### [Questions to answer]
(a) In the blog post about Patrick Kennedy and the Church, who told Kennedy not to take Communion at Mass any more?
(b) Repeat word for word the passage of the blog post that opens with the words containing "Patrick Kennedy's Orders" and closes with "sexual abuse scandal.".
(c) Write the next part of the blog post about Patrick Kennedy and the Catholic hierarchy, picking up after its last sentence.

### [Text]
====

Tuesday, November 24, 2009

Patrick Kennedy's Orders from the Vatican and the Abuse Scandal

cross-posted at http://dagblog.com

The Bishop of Rhode Island has told Congressman Patrick Kennedy not to take Communion at Mass any more. They are now publicly feuding about whether or not the bishop ordered his priests not to give it to him. Forty-nine years after JFK promised not to take orders from the Church hierarchy, that hierarchy is sanctioning his nephew for not taking orders. The nominal issue is abortion. The underlying issue is the Church's sexual abuse scandal.

It's no accident that the vogue for Catholic bishops denying American Catholic politicians Communion, or announcing publicly that Catholic politicians should not take Communion, began in 2004, during the first national election after the abuse scandal came to light in the Archdiocese of Boston during 2002 and 2003. Nor is it any accident that the first major target of ecclesiastical ire, Senator and then-Presidential-candidate John Kerry, was from the Boston Archdiocese, where the . It might seem strange that the Catholic hierarchy would decide to strike the tone of moral condemnation shortly after epic revelations of child abuse and serial coverups, but at least some of the hierarchy reputedly came away from the national scandal furious that the Church had not been given more political cover by Catholic politicians. And the fall of Bernard Cardinal Law, who has since risen again in Rome, seems to be regarded by at least some bishops as a grievance.

To be fair, the Church has put some needed and belated reforms in place, as a safeguard against future child abuse. But those reforms do not extend to the mindset of the Catholic magisterium, which is very much a top-down, self-replicating hierarchy, and which has become far more traditionalist and far more centrally controlled during the Papcies of John Paul II and Benedict XVI. (John Paul served so long that most Catholic bishops, and virtually all of the power players, were appointed or advanced by him, and reflect his own conservative and hierarchical mindset.) They certainly don't want anything like the scandal to happen again, and of course think child molestation is terrible. But the idea that their own autocratic approach to leadership, their lofty unaccountability, might be near the root of the problem is beyond them. The tacit principle that the bishops are to judge and not to be judged is deeply embedded in the institutional culture of the current Church. They mourn the suffering of the victims, but are still far from anything like insitutional humility or repentance.

====

### [Given data]
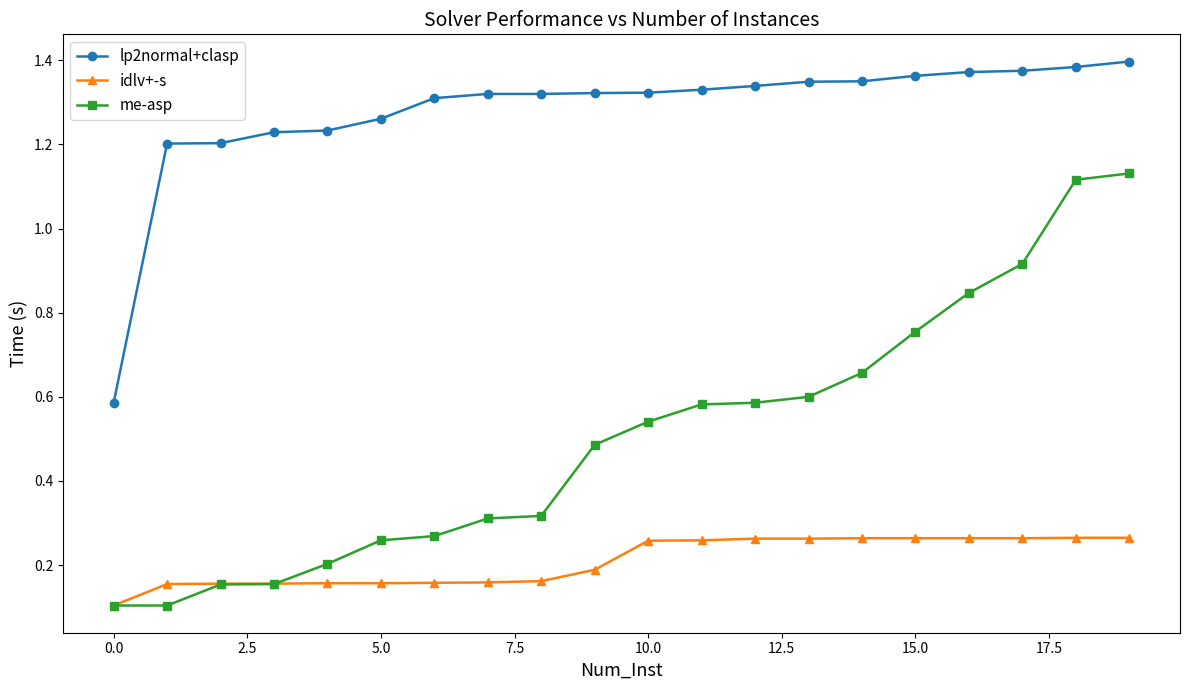

How many data points does each series have?

20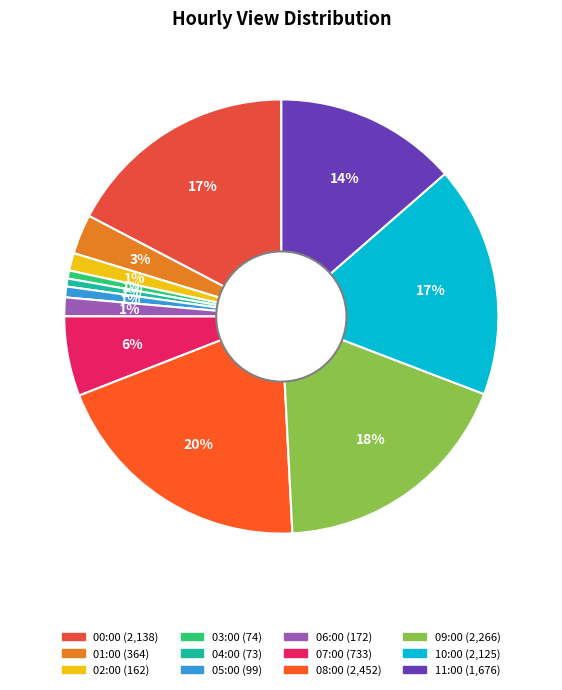

Combined, what portion of the pie is 01:00 and 03:00?

3.6%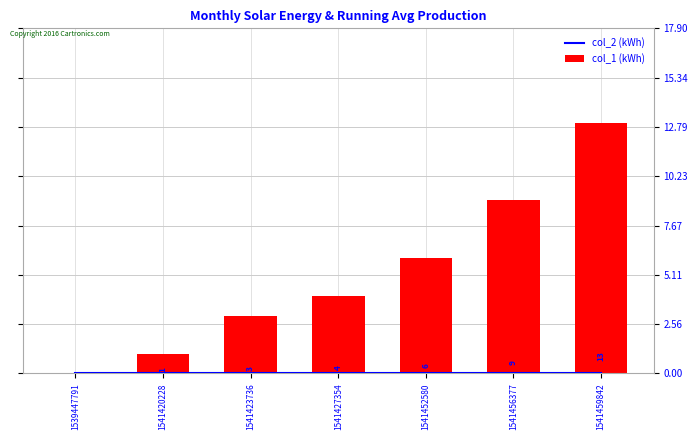

Rank the categories by col_1 (kWh) value from lowest to highest.

1539447791, 1541420228, 1541423736, 1541427354, 1541452580, 1541456377, 1541459842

====

### [Task-by-task outputs]
(a) The Bishop of Rhode Island.

(b)
Patrick Kennedy's Orders from the Vatican and the Abuse Scandal

cross-posted at http://dagblog.com

The Bishop of Rhode Island has told Congressman Patrick Kennedy not to take Communion at Mass any more. They are now publicly feuding about whether or not the bishop ordered his priests not to give it to him. Forty-nine years after JFK promised not to take orders from the Church hierarchy, that hierarchy is sanctioning his nephew for not taking orders. The nominal issue is abortion. The underlying issue is the Church's sexual abuse scandal.

(c)
This can be gleaned from the pattern of high-profile Church promotions since 2003, in which bishops who were fairly unresponsive to the abuse victims have been advanced, and many who were sympathetic to the victims have not. The most glaring example is Bernard Cardinal Law, leader of the conservatives among the American bishops, who presided over Boston's pervasive enabling of sexual predators and was forced to resign in 2002. In 2004, just before some American bishops decided John Kerry wasn't fit to take Communion, Law was appointed to a lucrative and prestigious sinecure in Rome (as cardinal archpriest of a basilica), and given even more administrative power in the Vatican than he had held before. In 2005, during the election of Benedict as Pope, someone apparently cast a vote for Law. As in, a vote for Law to be Pope. It came on the last ballot, when the winner was clear, and was therefore a strictly a symbolic vote. But since Cardinals may not vote for themselves, the symbolic gesture was not Law's own. (But could easily have been a gesture by Benedict XVI himself, who could only vote symbolically by the same rule.)

If Benedict and his Vatican have been warm and forgiving toward Bernard Law, they have been just the reverse to the Boston Catholic politicians who preferred the law rather than Law, and most of all to the Kennedys. Benedict was notably chilly after Ted Kennedy's death. And in 2005 the Vatican even took the spiteful step of overturning Joe Kennedy's annulment, granted in 1996. (This doesn't affect the legality of Kennedy's second marriage, which is governed by civil rather than canon law, and so late after his remarriage it's primarily a symbol of displeasure.) Time magazine even allowed one Vatican official to trash Ted K anonymously after the funeral:

One veteran official at the Vatican, of U.S. nationality, expressed the view of many conservatives about the Kennedy clan's rapport with the Catholic Church: "Why would he even write a letter to the Pope? The Kennedys have always been defiantly in opposition to the Roman Catholic magisterium." (Magisterium is the formal term for the authority of Church teaching.)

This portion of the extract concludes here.